JOB:
Copy out the lines of the records between the line holding "city: Canico" and the line holding "region: Timis", inclusive, word for word and with nothing else.

DATA SUPPLIED:
## START

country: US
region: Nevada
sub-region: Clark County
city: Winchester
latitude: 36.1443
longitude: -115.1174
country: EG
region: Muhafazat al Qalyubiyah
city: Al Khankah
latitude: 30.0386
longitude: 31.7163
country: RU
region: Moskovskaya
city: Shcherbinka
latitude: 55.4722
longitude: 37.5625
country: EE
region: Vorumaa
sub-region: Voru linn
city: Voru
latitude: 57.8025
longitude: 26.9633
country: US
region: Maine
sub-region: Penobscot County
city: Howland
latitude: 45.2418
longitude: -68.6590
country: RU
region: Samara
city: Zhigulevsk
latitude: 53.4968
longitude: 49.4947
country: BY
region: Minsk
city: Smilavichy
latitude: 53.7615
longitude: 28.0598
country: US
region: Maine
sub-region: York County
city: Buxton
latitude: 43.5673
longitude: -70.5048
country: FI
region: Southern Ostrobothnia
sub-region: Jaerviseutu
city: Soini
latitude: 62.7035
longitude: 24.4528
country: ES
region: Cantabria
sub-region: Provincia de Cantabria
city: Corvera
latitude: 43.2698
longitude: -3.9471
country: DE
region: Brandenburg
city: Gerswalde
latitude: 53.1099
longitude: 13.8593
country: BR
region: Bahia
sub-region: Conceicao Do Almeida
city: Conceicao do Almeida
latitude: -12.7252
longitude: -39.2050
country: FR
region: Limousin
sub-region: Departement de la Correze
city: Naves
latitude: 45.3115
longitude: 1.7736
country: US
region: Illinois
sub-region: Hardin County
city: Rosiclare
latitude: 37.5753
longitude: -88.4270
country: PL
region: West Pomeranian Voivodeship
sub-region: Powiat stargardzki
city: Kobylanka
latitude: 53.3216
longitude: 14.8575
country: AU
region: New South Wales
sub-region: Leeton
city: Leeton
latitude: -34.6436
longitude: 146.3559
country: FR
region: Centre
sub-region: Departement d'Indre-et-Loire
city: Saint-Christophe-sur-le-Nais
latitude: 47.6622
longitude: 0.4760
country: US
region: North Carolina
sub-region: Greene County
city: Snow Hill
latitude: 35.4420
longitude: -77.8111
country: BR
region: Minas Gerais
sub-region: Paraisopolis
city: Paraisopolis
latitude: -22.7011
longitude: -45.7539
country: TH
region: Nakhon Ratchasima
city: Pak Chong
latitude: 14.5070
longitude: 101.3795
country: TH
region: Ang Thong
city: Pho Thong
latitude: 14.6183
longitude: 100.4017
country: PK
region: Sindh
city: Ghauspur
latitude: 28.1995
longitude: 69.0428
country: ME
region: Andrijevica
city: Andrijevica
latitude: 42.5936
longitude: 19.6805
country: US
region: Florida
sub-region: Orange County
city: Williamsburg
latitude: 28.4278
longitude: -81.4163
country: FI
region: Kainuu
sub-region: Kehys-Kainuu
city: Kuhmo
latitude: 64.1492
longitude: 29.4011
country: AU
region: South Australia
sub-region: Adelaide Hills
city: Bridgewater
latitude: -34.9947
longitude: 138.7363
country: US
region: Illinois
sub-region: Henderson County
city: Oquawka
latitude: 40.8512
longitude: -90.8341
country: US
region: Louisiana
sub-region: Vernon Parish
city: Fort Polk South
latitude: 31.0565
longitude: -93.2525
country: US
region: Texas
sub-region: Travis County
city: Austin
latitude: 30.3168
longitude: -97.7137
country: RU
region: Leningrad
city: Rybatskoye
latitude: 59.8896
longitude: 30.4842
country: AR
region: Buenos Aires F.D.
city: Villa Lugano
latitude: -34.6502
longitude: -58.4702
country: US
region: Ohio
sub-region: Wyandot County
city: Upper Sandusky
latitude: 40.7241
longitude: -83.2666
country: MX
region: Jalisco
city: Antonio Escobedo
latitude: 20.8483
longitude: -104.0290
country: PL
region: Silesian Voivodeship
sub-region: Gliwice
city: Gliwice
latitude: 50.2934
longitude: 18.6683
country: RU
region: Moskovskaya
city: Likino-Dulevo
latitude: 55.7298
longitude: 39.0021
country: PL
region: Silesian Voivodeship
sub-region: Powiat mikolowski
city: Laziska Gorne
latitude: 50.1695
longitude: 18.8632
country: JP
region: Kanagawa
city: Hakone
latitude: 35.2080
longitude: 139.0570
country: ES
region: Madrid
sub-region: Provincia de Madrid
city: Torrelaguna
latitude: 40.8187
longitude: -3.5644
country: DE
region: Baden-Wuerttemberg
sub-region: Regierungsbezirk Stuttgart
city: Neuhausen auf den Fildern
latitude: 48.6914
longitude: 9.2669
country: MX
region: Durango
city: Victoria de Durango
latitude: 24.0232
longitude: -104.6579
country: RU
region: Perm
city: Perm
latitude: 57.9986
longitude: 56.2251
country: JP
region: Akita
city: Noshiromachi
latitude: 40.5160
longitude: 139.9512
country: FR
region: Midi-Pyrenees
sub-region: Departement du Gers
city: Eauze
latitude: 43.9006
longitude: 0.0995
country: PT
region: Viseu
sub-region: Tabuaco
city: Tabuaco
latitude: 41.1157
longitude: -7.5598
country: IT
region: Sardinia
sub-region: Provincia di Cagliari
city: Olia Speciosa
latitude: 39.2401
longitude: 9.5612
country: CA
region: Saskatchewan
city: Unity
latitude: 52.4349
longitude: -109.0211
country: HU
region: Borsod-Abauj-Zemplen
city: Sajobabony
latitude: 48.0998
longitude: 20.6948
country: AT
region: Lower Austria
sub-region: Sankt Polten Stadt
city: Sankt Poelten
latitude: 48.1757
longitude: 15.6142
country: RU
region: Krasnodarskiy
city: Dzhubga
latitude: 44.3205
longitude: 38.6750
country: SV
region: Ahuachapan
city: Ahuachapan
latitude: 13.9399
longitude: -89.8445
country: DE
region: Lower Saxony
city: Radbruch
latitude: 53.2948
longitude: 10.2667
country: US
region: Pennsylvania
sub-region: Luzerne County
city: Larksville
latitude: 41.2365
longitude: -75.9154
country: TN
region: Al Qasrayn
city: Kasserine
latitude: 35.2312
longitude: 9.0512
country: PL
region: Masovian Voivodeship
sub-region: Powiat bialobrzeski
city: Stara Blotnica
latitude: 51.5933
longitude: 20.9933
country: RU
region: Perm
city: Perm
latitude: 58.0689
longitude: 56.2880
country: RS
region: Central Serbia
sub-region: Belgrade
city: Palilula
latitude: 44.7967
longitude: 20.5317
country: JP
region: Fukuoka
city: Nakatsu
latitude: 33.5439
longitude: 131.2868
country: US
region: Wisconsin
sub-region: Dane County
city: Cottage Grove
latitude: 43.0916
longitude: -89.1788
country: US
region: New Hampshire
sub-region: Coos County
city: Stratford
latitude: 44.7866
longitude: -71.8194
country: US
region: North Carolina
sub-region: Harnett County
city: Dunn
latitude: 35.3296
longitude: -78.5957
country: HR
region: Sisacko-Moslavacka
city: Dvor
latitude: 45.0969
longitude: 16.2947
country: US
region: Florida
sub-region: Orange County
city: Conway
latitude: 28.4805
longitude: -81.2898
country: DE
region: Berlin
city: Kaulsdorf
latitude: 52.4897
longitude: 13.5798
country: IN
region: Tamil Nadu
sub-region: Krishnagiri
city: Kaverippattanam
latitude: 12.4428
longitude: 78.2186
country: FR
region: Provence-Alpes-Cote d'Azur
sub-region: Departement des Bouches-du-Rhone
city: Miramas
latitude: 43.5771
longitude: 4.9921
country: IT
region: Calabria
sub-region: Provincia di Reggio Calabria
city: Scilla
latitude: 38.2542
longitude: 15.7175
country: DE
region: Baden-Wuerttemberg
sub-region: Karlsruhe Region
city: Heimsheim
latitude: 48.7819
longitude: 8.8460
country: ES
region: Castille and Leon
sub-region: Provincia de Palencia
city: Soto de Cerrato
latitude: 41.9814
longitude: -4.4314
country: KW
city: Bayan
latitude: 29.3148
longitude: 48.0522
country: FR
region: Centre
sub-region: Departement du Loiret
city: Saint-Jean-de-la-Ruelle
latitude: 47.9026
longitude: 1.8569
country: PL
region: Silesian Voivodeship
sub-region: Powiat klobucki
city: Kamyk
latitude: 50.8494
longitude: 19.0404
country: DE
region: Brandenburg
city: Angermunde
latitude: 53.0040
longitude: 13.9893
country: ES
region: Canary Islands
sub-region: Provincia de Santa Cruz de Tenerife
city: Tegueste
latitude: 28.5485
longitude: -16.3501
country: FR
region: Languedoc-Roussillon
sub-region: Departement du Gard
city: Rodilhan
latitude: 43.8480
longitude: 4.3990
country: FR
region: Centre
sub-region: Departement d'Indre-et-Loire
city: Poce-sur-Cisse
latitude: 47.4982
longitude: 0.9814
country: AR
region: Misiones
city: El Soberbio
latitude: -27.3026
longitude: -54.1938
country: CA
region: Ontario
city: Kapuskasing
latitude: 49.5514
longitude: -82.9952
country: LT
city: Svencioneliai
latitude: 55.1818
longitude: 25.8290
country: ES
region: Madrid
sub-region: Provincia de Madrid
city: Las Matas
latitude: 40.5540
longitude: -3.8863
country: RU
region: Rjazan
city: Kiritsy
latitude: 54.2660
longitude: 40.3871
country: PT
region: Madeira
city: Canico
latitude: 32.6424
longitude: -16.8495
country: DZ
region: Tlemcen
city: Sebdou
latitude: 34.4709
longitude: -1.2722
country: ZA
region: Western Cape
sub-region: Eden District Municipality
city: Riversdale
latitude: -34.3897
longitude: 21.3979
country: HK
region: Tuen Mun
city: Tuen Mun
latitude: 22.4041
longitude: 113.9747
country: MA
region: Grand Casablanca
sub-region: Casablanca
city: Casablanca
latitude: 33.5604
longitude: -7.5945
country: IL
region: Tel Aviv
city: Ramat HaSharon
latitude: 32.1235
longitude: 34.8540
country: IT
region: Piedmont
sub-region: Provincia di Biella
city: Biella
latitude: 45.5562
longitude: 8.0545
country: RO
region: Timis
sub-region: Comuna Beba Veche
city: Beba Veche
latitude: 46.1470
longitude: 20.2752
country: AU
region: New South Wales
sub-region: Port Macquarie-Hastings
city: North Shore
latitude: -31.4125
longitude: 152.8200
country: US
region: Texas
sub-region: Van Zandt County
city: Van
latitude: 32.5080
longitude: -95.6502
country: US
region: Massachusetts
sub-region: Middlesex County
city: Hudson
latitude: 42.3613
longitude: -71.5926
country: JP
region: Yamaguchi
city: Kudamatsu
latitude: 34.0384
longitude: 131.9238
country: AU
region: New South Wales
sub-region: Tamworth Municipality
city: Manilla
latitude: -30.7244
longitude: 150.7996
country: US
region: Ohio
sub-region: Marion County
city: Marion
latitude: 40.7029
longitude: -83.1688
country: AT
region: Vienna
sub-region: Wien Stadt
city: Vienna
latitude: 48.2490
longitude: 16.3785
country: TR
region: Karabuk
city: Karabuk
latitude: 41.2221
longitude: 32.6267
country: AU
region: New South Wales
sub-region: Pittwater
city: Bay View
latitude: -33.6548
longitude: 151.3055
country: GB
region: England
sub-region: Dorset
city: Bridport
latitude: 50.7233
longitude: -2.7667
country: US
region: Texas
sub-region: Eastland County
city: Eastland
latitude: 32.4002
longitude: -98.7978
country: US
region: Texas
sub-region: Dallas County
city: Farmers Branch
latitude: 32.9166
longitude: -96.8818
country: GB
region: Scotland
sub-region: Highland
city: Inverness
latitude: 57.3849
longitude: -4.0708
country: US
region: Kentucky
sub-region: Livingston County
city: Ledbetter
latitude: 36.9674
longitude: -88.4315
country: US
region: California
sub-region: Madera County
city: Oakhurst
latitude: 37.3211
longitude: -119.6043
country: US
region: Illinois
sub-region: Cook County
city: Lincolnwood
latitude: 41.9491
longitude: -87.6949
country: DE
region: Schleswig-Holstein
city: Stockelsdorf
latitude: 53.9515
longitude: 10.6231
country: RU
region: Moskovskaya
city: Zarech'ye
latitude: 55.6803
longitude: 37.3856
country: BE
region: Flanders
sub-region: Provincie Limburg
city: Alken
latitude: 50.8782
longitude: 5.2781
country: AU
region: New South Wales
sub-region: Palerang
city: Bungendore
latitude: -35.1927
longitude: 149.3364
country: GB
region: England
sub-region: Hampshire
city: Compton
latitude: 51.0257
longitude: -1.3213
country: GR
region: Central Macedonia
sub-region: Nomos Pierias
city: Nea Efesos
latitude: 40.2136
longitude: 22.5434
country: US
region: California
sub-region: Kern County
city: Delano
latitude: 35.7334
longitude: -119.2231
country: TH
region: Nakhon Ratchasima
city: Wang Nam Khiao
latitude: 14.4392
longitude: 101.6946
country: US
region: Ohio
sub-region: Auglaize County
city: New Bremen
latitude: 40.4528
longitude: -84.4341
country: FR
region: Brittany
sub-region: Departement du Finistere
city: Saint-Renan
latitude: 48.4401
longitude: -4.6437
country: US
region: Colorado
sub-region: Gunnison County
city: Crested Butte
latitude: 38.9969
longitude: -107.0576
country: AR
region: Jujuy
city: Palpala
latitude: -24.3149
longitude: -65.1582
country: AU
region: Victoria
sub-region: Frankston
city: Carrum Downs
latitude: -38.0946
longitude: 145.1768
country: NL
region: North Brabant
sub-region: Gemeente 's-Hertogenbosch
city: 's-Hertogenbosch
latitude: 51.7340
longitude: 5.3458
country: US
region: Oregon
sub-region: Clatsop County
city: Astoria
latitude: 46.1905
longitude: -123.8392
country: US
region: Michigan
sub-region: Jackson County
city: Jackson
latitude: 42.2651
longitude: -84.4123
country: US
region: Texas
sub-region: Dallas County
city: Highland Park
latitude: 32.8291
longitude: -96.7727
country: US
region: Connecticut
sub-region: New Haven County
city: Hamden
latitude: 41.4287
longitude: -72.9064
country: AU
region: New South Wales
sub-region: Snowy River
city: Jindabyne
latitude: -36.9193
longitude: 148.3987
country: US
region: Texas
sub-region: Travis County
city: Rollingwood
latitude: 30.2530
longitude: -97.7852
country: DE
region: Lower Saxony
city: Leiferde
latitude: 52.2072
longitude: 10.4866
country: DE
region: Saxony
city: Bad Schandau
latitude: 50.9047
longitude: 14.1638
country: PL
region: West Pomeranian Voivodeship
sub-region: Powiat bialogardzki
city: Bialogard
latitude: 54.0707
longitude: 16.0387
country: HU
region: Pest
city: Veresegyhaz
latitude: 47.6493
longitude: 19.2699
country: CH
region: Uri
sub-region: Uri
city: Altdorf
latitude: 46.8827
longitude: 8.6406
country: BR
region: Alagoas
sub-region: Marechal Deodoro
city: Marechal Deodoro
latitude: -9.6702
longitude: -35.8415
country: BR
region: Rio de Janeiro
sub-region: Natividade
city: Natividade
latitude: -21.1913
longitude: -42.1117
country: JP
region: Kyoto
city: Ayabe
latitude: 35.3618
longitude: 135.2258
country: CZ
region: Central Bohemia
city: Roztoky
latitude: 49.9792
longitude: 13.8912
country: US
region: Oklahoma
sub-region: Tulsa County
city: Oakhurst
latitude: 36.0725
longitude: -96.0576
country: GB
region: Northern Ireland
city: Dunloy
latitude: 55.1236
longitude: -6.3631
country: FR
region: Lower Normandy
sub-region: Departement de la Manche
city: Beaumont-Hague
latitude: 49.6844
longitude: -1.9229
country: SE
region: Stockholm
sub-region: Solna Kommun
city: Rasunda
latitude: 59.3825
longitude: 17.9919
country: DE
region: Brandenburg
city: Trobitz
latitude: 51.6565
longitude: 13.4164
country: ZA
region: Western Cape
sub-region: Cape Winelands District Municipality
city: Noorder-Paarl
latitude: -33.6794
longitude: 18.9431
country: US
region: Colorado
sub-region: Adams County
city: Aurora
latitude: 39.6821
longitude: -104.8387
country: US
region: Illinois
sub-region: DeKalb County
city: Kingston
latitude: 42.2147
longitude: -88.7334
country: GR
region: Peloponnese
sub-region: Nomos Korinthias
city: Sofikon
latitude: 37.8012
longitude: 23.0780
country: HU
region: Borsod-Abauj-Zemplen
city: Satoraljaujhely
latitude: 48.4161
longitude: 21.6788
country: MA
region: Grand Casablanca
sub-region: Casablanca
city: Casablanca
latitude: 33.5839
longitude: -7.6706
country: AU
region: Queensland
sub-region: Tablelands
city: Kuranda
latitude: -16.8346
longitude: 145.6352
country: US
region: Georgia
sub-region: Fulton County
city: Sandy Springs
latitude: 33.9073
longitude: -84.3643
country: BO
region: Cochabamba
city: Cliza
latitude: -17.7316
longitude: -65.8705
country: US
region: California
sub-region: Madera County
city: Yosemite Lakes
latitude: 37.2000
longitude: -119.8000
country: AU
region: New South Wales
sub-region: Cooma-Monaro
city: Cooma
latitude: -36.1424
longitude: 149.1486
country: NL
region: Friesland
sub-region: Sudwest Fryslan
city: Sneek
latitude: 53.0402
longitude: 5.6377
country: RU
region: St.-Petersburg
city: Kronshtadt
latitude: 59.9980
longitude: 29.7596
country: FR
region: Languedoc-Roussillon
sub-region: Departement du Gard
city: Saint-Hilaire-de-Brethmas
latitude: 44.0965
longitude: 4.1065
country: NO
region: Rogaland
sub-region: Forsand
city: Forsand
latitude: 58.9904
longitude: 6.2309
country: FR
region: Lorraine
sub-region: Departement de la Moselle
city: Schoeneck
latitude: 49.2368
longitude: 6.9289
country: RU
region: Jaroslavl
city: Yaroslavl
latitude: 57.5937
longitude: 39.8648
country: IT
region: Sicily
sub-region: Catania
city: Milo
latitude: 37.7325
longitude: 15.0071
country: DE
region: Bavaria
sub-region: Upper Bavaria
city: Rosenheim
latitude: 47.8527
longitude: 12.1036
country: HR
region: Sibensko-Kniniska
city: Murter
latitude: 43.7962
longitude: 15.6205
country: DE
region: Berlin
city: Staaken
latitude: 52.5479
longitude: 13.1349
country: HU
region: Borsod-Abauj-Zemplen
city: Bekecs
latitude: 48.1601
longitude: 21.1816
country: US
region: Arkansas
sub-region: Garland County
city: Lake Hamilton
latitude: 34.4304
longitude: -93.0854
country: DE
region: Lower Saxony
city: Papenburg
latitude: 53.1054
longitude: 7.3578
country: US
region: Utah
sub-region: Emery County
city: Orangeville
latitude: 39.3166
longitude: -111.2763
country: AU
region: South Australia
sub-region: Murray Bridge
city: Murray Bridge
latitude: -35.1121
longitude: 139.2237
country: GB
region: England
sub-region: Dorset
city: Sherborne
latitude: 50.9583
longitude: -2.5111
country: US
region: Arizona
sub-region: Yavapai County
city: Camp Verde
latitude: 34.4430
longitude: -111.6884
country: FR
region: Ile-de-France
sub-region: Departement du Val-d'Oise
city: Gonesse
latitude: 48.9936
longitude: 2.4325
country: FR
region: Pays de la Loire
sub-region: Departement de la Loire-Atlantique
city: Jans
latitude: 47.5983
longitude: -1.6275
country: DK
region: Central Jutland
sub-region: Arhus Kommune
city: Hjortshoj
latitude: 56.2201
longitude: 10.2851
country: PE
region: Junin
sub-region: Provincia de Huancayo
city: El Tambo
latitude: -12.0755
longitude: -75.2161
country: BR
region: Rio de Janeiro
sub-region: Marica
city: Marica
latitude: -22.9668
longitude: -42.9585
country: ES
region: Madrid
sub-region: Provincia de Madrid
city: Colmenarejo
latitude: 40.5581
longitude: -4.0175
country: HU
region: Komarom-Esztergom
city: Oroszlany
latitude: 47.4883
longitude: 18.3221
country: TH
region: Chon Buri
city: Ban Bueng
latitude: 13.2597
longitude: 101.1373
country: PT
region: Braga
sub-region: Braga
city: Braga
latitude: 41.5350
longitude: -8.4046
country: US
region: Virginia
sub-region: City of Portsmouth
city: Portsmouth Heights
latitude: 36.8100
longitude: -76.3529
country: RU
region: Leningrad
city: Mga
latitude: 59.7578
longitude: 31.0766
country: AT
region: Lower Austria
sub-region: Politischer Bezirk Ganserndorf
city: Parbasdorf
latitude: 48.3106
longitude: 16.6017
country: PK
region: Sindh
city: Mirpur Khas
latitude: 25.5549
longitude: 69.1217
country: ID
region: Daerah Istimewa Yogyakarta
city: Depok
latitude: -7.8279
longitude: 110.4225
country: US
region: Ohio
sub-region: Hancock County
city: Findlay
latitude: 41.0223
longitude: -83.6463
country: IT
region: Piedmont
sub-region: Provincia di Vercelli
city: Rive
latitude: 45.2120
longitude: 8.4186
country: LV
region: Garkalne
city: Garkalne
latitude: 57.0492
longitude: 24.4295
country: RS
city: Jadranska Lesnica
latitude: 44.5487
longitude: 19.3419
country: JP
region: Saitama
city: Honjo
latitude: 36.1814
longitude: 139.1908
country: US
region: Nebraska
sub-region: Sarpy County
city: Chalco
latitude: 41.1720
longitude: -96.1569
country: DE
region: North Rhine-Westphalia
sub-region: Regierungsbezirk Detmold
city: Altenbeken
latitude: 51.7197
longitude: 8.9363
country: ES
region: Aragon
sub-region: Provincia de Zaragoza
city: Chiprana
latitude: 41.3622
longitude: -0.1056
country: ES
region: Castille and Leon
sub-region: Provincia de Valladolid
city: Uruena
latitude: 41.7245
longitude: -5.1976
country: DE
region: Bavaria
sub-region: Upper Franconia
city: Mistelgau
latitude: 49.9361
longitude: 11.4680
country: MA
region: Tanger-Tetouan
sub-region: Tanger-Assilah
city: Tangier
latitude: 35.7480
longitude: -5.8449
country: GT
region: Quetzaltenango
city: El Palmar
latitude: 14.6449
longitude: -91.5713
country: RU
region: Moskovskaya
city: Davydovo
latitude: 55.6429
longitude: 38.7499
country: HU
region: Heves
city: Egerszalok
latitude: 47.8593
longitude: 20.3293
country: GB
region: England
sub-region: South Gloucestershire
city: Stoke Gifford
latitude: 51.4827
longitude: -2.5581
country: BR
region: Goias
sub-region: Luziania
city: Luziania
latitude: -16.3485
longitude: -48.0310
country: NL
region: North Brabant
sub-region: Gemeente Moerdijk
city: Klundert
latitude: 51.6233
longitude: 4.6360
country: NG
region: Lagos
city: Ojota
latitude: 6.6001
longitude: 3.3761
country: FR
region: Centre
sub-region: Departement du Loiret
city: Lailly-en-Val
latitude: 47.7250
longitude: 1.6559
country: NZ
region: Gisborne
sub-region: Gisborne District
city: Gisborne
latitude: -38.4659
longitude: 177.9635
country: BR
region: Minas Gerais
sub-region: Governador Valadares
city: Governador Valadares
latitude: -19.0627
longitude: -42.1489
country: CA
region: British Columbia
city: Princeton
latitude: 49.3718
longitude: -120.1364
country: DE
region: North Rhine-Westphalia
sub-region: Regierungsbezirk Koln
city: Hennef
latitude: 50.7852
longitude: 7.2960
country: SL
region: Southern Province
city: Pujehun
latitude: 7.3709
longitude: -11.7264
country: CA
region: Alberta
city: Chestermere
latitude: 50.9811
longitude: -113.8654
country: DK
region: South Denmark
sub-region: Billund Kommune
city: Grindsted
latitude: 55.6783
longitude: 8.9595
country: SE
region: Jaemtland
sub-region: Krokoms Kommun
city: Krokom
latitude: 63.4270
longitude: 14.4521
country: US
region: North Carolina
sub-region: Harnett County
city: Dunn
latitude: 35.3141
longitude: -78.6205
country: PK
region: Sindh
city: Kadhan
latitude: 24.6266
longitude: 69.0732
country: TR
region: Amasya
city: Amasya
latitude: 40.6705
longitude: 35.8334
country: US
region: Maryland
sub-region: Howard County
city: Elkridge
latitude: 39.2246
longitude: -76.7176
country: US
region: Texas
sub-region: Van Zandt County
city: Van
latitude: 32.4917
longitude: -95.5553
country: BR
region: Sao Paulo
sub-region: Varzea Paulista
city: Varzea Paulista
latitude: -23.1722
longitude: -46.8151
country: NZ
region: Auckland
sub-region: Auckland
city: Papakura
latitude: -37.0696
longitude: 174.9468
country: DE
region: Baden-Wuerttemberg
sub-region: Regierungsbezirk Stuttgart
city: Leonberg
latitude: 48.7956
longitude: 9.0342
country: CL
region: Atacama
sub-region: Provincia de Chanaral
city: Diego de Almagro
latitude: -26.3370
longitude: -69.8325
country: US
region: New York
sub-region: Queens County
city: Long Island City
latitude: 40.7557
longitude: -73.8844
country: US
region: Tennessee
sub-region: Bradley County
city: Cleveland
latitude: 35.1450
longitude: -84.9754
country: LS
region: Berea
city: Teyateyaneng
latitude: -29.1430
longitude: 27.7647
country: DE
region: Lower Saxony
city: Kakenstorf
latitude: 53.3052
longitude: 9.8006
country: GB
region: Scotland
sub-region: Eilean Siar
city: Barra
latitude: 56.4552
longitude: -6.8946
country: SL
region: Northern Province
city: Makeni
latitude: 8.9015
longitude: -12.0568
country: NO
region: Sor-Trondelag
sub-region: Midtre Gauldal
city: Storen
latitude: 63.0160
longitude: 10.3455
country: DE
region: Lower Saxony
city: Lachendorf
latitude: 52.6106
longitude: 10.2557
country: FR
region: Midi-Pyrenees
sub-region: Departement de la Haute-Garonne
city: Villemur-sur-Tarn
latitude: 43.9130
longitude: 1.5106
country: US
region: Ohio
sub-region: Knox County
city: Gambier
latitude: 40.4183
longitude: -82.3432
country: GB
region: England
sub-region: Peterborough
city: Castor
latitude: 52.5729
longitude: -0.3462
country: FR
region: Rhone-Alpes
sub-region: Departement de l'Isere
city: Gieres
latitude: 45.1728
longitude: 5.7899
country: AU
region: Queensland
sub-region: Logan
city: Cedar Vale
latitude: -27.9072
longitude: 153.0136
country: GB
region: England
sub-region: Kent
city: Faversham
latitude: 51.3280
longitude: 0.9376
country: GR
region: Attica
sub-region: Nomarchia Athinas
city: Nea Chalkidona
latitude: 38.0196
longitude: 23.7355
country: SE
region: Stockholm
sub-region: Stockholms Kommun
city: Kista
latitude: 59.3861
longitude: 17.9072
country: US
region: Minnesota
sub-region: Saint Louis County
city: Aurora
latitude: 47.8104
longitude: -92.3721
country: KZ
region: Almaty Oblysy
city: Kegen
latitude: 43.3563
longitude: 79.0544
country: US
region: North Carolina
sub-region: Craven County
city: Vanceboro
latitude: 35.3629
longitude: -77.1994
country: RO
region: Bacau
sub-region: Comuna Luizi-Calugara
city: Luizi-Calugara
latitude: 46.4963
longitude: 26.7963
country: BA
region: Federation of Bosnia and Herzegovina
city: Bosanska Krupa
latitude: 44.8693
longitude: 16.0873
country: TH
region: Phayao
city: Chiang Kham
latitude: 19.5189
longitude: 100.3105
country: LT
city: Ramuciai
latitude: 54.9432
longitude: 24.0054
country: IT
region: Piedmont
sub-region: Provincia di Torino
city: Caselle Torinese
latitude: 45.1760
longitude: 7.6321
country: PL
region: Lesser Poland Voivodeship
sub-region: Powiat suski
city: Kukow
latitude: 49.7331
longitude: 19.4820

## END

REPLY TO THE TASK:
city: Canico
latitude: 32.6424
longitude: -16.8495
country: DZ
region: Tlemcen
city: Sebdou
latitude: 34.4709
longitude: -1.2722
country: ZA
region: Western Cape
sub-region: Eden District Municipality
city: Riversdale
latitude: -34.3897
longitude: 21.3979
country: HK
region: Tuen Mun
city: Tuen Mun
latitude: 22.4041
longitude: 113.9747
country: MA
region: Grand Casablanca
sub-region: Casablanca
city: Casablanca
latitude: 33.5604
longitude: -7.5945
country: IL
region: Tel Aviv
city: Ramat HaSharon
latitude: 32.1235
longitude: 34.8540
country: IT
region: Piedmont
sub-region: Provincia di Biella
city: Biella
latitude: 45.5562
longitude: 8.0545
country: RO
region: Timis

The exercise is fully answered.